ASSIGNMENT:
Go through the material and return every line that contains the string "opcode".

= Beginning of Section =

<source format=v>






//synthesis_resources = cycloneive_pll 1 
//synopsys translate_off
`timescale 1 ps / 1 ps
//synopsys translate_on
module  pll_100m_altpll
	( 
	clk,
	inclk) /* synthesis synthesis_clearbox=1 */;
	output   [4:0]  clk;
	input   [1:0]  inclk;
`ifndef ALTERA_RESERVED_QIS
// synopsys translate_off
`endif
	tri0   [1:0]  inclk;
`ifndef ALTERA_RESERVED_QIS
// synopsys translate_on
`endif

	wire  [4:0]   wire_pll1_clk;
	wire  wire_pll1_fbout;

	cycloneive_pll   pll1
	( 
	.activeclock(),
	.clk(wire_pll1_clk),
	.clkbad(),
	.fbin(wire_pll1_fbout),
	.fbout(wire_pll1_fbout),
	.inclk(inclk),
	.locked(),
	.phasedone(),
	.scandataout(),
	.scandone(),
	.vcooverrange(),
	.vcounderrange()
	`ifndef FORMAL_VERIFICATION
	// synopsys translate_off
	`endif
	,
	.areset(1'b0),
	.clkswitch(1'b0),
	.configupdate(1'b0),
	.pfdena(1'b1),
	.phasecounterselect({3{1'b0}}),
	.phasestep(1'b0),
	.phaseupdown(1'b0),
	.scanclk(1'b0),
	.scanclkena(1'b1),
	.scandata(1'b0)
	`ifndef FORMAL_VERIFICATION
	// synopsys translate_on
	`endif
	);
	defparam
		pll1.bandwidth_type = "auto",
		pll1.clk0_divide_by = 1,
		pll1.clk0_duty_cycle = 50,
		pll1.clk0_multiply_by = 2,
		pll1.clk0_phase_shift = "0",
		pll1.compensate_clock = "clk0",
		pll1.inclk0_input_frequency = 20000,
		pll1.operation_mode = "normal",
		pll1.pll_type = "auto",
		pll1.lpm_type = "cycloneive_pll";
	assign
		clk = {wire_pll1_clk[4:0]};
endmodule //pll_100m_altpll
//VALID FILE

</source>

= End of Section =
= Beginning of Section =

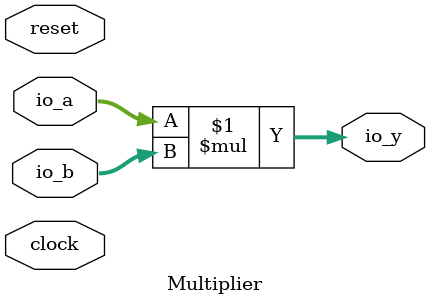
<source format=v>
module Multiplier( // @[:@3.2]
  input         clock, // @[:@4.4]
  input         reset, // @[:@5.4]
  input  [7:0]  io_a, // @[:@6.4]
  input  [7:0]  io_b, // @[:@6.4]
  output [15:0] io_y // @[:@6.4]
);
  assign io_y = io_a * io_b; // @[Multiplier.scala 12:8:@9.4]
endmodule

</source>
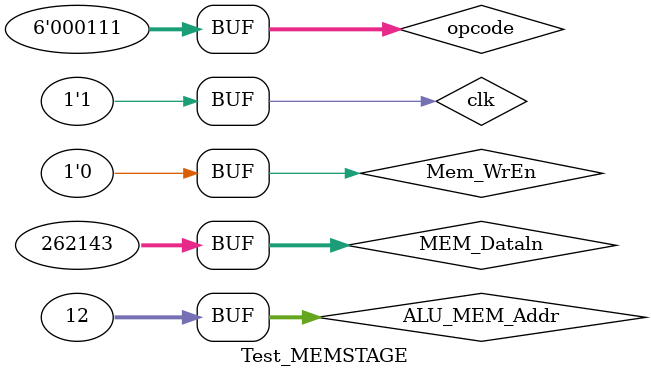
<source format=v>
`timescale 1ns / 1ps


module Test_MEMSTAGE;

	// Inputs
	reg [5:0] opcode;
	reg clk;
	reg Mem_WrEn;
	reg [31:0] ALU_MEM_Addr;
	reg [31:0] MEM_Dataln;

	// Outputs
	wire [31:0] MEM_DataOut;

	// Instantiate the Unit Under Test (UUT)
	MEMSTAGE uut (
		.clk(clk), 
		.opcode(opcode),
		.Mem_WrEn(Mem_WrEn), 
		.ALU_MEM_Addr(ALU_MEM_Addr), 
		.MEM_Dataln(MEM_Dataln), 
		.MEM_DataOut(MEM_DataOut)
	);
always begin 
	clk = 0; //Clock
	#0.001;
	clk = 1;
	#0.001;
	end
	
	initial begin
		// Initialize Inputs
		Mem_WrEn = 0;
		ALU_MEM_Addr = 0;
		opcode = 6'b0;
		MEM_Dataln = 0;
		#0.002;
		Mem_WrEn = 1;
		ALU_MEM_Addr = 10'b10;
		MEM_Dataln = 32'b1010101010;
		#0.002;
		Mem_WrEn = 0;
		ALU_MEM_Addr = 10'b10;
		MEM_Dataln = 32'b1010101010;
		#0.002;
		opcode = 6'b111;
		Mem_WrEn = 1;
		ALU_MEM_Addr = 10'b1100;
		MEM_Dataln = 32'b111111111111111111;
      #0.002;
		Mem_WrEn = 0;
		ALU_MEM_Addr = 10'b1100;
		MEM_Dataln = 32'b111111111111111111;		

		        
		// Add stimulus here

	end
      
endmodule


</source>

= End of Section =

ANSWER SECTION:
	reg [5:0] opcode;
		.opcode(opcode),
		opcode = 6'b0;
		opcode = 6'b111;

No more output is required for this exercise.